Драма эта заключается в том, что «чистая» духовность, увы, неосуществима: независимый, отлетающий от реальности дух в принципе невоплотим, он гибелен. Но гибелен и отказ от такой независимости. В повседневности это напряжение разрешается массой компромиссов, но гений – гений обречен идти до конца. Расплачиваться надо в любом случае: когда гордо оберегаешь независимость своей музы и когда ломаешь её гордость ради интересов людей. Всякий расплачивается по-своему, но ни один великий поэт не может избежать этой очной ставки гордого духа со своим практическим бессилием. Отсюда одиночество, веющее от последних стихов Пушкина. И ощущение шевелящегося под ногами хаоса в стихах Тютчева. И ужас Некрасова, который у двери гроба просит прощения у своей иссеченной, окровавленной музы… А Фет? Фет тихо истаивает, глядя в глаза пустоте, которую он очистил от всего злободневного.
…Последней зимой по рекомендации Софьи Андреевны Толстой к Фету является молодой военный; он пишет стихи и хочет поговорить с мастером. Назавтра военный записывает свои впечатления в дневнике: «Был вчера у старичка Фета… Он еще довольно бодр, но ужасно некрасив… а красный в буграх нос еще более увеличивает эту некрасивость. Он мне прочел наизусть несколько новых своих стихотворений, из которых три были посвящены амурным словоизлияниям. Сидевшая тут же жена его, подмигнув глазом, сказала мне: „Думали ли вы по фотографической карточке, что старец занимается любовными стишками?“ Действительно, комично было слышать, как Фет, шепелявя и с одышкой чуть не на каждом слове, описывает страсть, которая якобы живет в его груди. Казалось мне, что самому поэту немножко забавны эти упражнения, он словно усмехался, читая мне их».
Чему усмехался? Тому, какой невыносимой пошлостью оборачивается сокровенное, излетая из уст поэта и влетая в уши профана?
Что ж он читал тогда своему гостю? Может быть, вот это? «Мы встретились вновь после долгой разлуки, очнувшись от тяжкой зимы: мы жали друг другу холодные руки и плакали, плакали мы…»

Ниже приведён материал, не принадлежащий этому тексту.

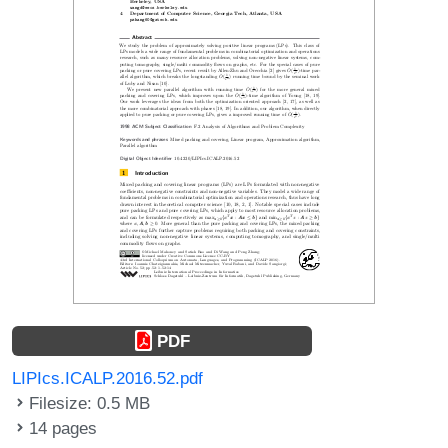
PDF
LIPIcs.ICALP.2016.52.pdf
Filesize: 0.5 MB
14 pages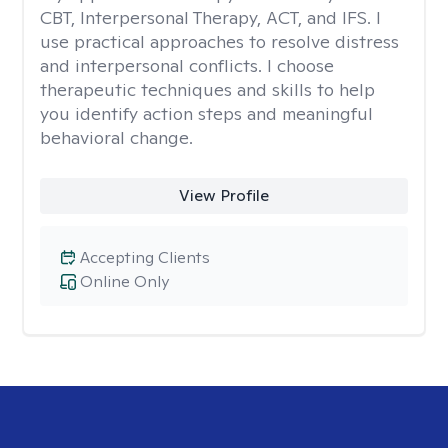
CBT, Interpersonal Therapy, ACT, and IFS. I
use practical approaches to resolve distress
and interpersonal conflicts. I choose
therapeutic techniques and skills to help
you identify action steps and meaningful
behavioral change.
View Profile
Accepting Clients
Online Only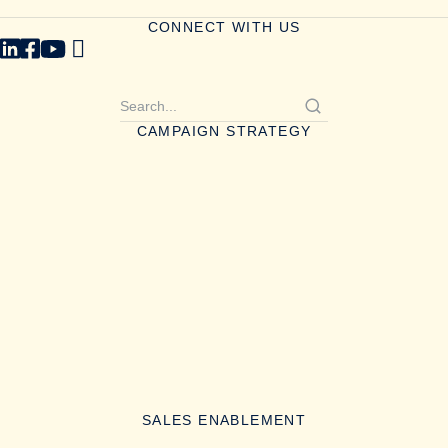
CONNECT WITH US
CAMPAIGN STRATEGY
SALES ENABLEMENT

Его стихи, собранные биографами, десять лет спустя вышли Полным собранием в трех больших томах. Тогда же, в 1902 году, А. Блок записал в дневнике, что Фет больше Тютчева. Ибо Фет ощутил и ясно воплотил то, что еще смутно грезилось Тютчеву. Громадный шаг отреченья, на который не решился Тютчев, оставив себе теплый угол национальности или романтически спокойного и довольно низкого парения, – этот шаг сделал Фет. Он покинул «родимые пределы» и, «покорный глаголам уст» божиих – двинулся «в даль туманно-голубую».
Но «родимые пределы» не отпустили. Из школьных хрестоматий вернулись стихи в академически откомментированные тома, а оттуда – сотнями тысяч томиков, книжечек, брошюр – пошли по России, проникая во все слои и края ее, сделав их автора тем, чем он и является для нас сегодня.
Дотеплились, додержались – разгорелись огни.
Россия вернула себе Фета.
Памяти Николая Степановича Коробова, уроженца Орловской земли, почитателя Лескова
Умирая, он запретил надгробные речи о себе. То ли не верил, что такие речи будут искренни, то ли не верил в свое право на них: оглядываясь на истекавшую жизнь, наверное, втайне сомневался, что прожил ее светло. Умирая от удушья в сыром февральском Петербурге, может быть, уже и хотел смерти – он, агрессивный жизнелюб, за шестьдесят четыре года наживший себе легион врагов, сплошные рубцы и шрамы вынесший из литературных и нелитературных схваток, упрямо гнувший свою линию в переменчивом русском междоусобии его века. А может, просто не умел сгибаться вместе с теми, кто сгибался. Дерзко шел против течений, когда другие плыли по течению. Не хотел крутиться среди тех, кто крутился в водоворотах политики, мешавшейся с литературой, и литературы, рвавшейся стать политикой.
Умирал – с вызовом; последнюю, смертную простуду схватил почти нарочно: надо ж было больному, с грудной жабой, ухарски проехаться в санях по февральскому ветру!
Надо ж было – смолоду – драться, с соперниками-студентами на Андреевском спуске в Киеве! И резать правду в глаза радикалам, «новым людям» в обеих столицах, революционным нетерпеливцам, и когда! – в шестидесятые годы, а в ту пору Россия, вся молодая Россия, он знал это, – была ЗА НИХ! И все-таки отстаивал свою правду ПРОТИВ НИХ, всю жизнь пятясь и отступая, из лучших российских журналов отходя в какие-то бледно-желтые газетки, в биржевые ведомости, в случайные листки-однодневки, уступая радикалам поле русского слова, – ради чего? Ради какой такой правды?